For students interested in diabetes research or in medical biotechnology, the kinds of projects underway related to T1D offer lots of exciting opportunities for student science project connections. The following projects at Science Buddies support students in learning more about T1D and the kinds of biomedical engineering, computer software and application development, and health and human biology that come into play treating and managing T1D today and tomorrow:

  • Dealing with Diabetes: The Road to Developing an Artificial Pancreas: This project idea guides students in a biomedical engineering project that lets them tackle and explore some of the issues researchers are addressing with similar real-world projects.
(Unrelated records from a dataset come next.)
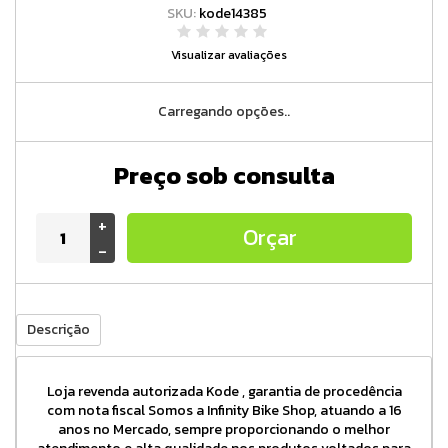
SKU:
kode14385
Visualizar avaliações
Carregando opções..
Preço sob consulta
+
Orçar
-
Descrição
Loja revenda autorizada Kode , garantia de procedência
com nota fiscal Somos a Infinity Bike Shop, atuando a 16
anos no Mercado, sempre proporcionando o melhor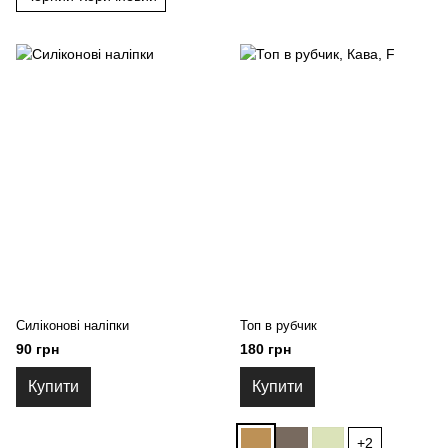
Силіконові наліпки
Топ в рубчик
90 грн
180 грн
Купити
Купити
+2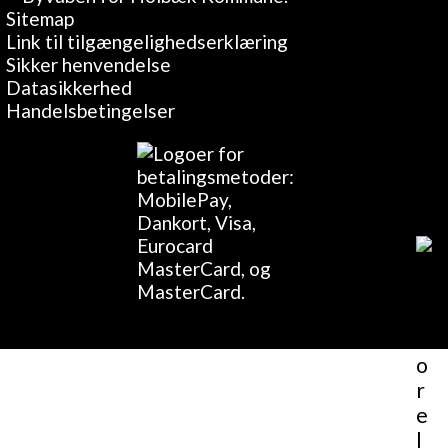
Sitemap
Link til tilgængelighedserklæring
Sikker henvendelse
Datasikkerhed
Handelsbetingelser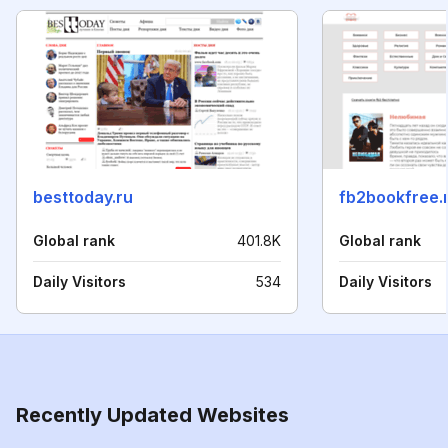
besttoday.ru
fb2bookfree.
Global rank
401.8K
Global rank
Daily Visitors
534
Daily Visitors
Recently Updated Websites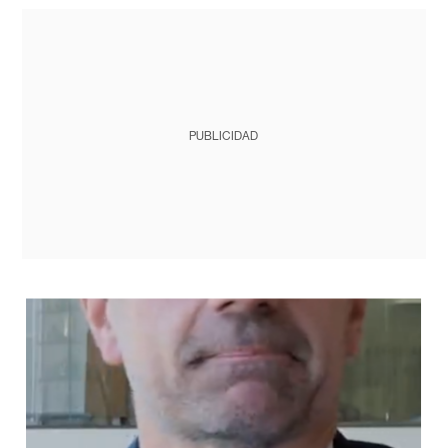
PUBLICIDAD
Students use Arduino to build a model of an artificial pancreas that uses an electrical circuit and acid/base chemistry to enable a beginning investigation into the complexity of a self-regulating system.
  • Blood Sugar Balancing Act: How Exercise Tips the Scales: Exercise can have a big impact on blood sugar levels, but the way exercise affects blood glucose varies from person to person. Some people find that their blood sugar drops during exercise or immediately after, some people find that their glucose levels rise during exercise, and some people find that their blood sugar shows dramatic difference as many as twelve hours after exercise (in the middle of the night, for example). The variable response to exercise can make properly predicting insulin and carb needs tricky for someone with T1D. Understanding personal trends in response to exercise can help. In this project, students conduct a series of trials to evaluate how someone's blood glucose responds to exercise.
  • Staying Healthy with Personal Medicine Apps: With MIT's App Inventor, students can set up apps that can help people remember important tasks—like taking their medicine. The new Staying Healthy with Personal Medicine Apps science project idea guides students in programming a medication reminder app. The project is not written specifically for diabetes, but students interested in healthcare and app development might explore MIT App Inventor and the idea of a personal medicine application that is geared for T1D treatment and the need for frequent testing and injection of insulin. (To better understand the uses of mobile apps for someone with T1D, a survey of popular glucose tracking tools like mySugr may provide helpful insight.)